[Stored data entries]
══════════════════════════════

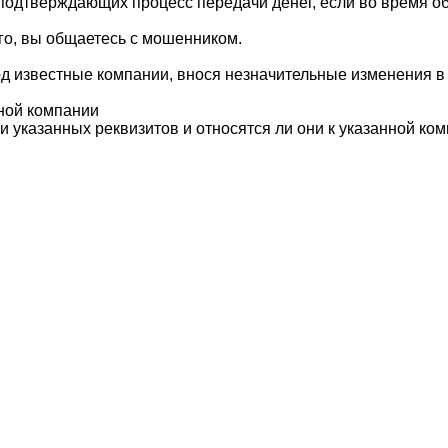
 подтверждающих процесс передачи денег, если во время 
го, вы общаетесь с мошенником.
д известные компании, внося незначительные изменения в 
ной компании
 указанных реквизитов и относятся ли они к указанной ком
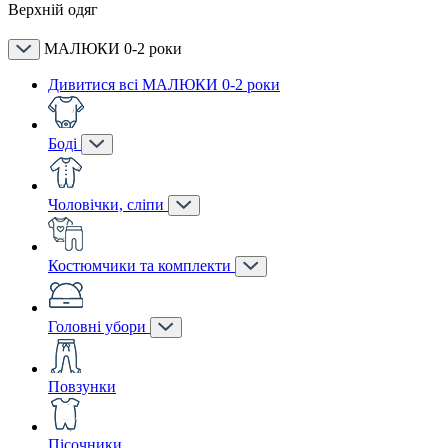
Верхній одяг
МАЛЮКИ 0-2 роки
Дивитися всі МАЛЮКИ 0-2 роки
Боді
Чоловічки, сліпи
Костюмчики та комплекти
Головні убори
Повзунки
Пісочники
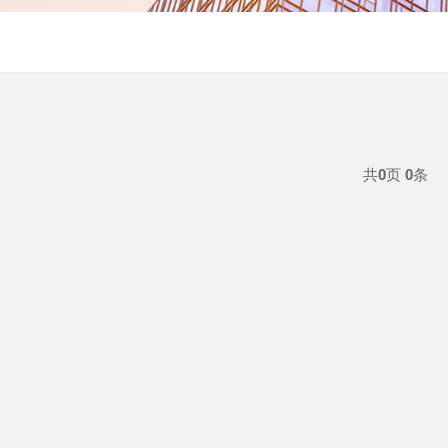
共
0
页
0
条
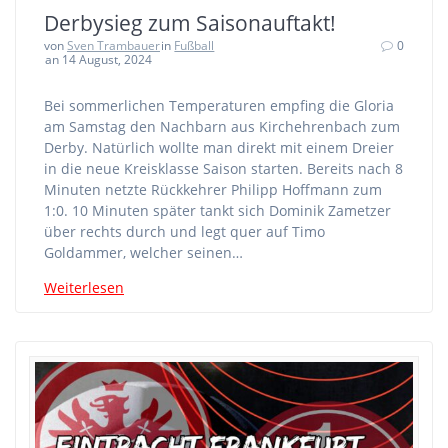
Derbysieg zum Saisonauftakt!
von
Sven Trambauer
in
Fußball
0
an 14 August, 2024
Bei sommerlichen Temperaturen empfing die Gloria
am Samstag den Nachbarn aus Kirchehrenbach zum
Derby. Natürlich wollte man direkt mit einem Dreier
in die neue Kreisklasse Saison starten. Bereits nach 8
Minuten netzte Rückkehrer Philipp Hoffmann zum
1:0. 10 Minuten später tankt sich Dominik Zametzer
über rechts durch und legt quer auf Timo
Goldammer, welcher seinen…
Weiterlesen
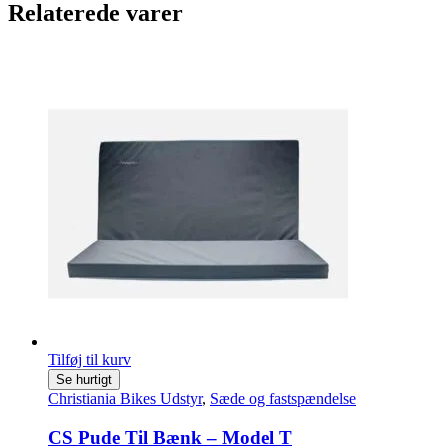
Relaterede varer
Tilføj til kurv
Se hurtigt
Christiania Bikes Udstyr
,
Sæde og fastspændelse
CS Pude Til Bænk – Model T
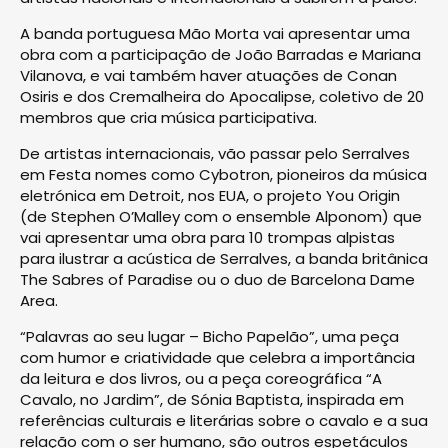
A banda portuguesa Mão Morta vai apresentar uma
obra com a participação de João Barradas e Mariana
Vilanova, e vai também haver atuações de Conan
Osiris e dos Cremalheira do Apocalipse, coletivo de 20
membros que cria música participativa.
De artistas internacionais, vão passar pelo Serralves
em Festa nomes como Cybotron, pioneiros da música
eletrónica em Detroit, nos EUA, o projeto You Origin
(de Stephen O’Malley com o ensemble Alponom) que
vai apresentar uma obra para 10 trompas alpistas
para ilustrar a acústica de Serralves, a banda britânica
The Sabres of Paradise ou o duo de Barcelona Dame
Area.
“Palavras ao seu lugar – Bicho Papelão”, uma peça
com humor e criatividade que celebra a importância
da leitura e dos livros, ou a peça coreográfica “A
Cavalo, no Jardim”, de Sónia Baptista, inspirada em
referências culturais e literárias sobre o cavalo e a sua
relação com o ser humano, são outros espetáculos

══════════════════════════════

#### Exercise aim:
The answer must restate each entry word for word and contain no images.

#### Reply:
 подтверждающих процесс передачи денег, если во время 
го, вы общаетесь с мошенником.
д известные компании, внося незначительные изменения в 
ной компании
 указанных реквизитов и относятся ли они к указанной ком
Верхній одяг
МАЛЮКИ 0-2 роки
Дивитися всі МАЛЮКИ 0-2 роки
Боді
Чоловічки, сліпи
Костюмчики та комплекти
Головні убори
Повзунки
Пісочники
共
0
页
0
条
Derbysieg zum Saisonauftakt!
von
Sven Trambauer
in
Fußball
0
an 14 August, 2024
Bei sommerlichen Temperaturen empfing die Gloria
am Samstag den Nachbarn aus Kirchehrenbach zum
Derby. Natürlich wollte man direkt mit einem Dreier
in die neue Kreisklasse Saison starten. Bereits nach 8
Minuten netzte Rückkehrer Philipp Hoffmann zum
1:0. 10 Minuten später tankt sich Dominik Zametzer
über rechts durch und legt quer auf Timo
Goldammer, welcher seinen…
Weiterlesen
Relaterede varer
Tilføj til kurv
Se hurtigt
Christiania Bikes Udstyr
,
Sæde og fastspændelse
CS Pude Til Bænk – Model T
A banda portuguesa Mão Morta vai apresentar uma
obra com a participação de João Barradas e Mariana
Vilanova, e vai também haver atuações de Conan
Osiris e dos Cremalheira do Apocalipse, coletivo de 20
membros que cria música participativa.
De artistas internacionais, vão passar pelo Serralves
em Festa nomes como Cybotron, pioneiros da música
eletrónica em Detroit, nos EUA, o projeto You Origin
(de Stephen O’Malley com o ensemble Alponom) que
vai apresentar uma obra para 10 trompas alpistas
para ilustrar a acústica de Serralves, a banda britânica
The Sabres of Paradise ou o duo de Barcelona Dame
Area.
“Palavras ao seu lugar – Bicho Papelão”, uma peça
com humor e criatividade que celebra a importância
da leitura e dos livros, ou a peça coreográfica “A
Cavalo, no Jardim”, de Sónia Baptista, inspirada em
referências culturais e literárias sobre o cavalo e a sua
relação com o ser humano, são outros espetáculos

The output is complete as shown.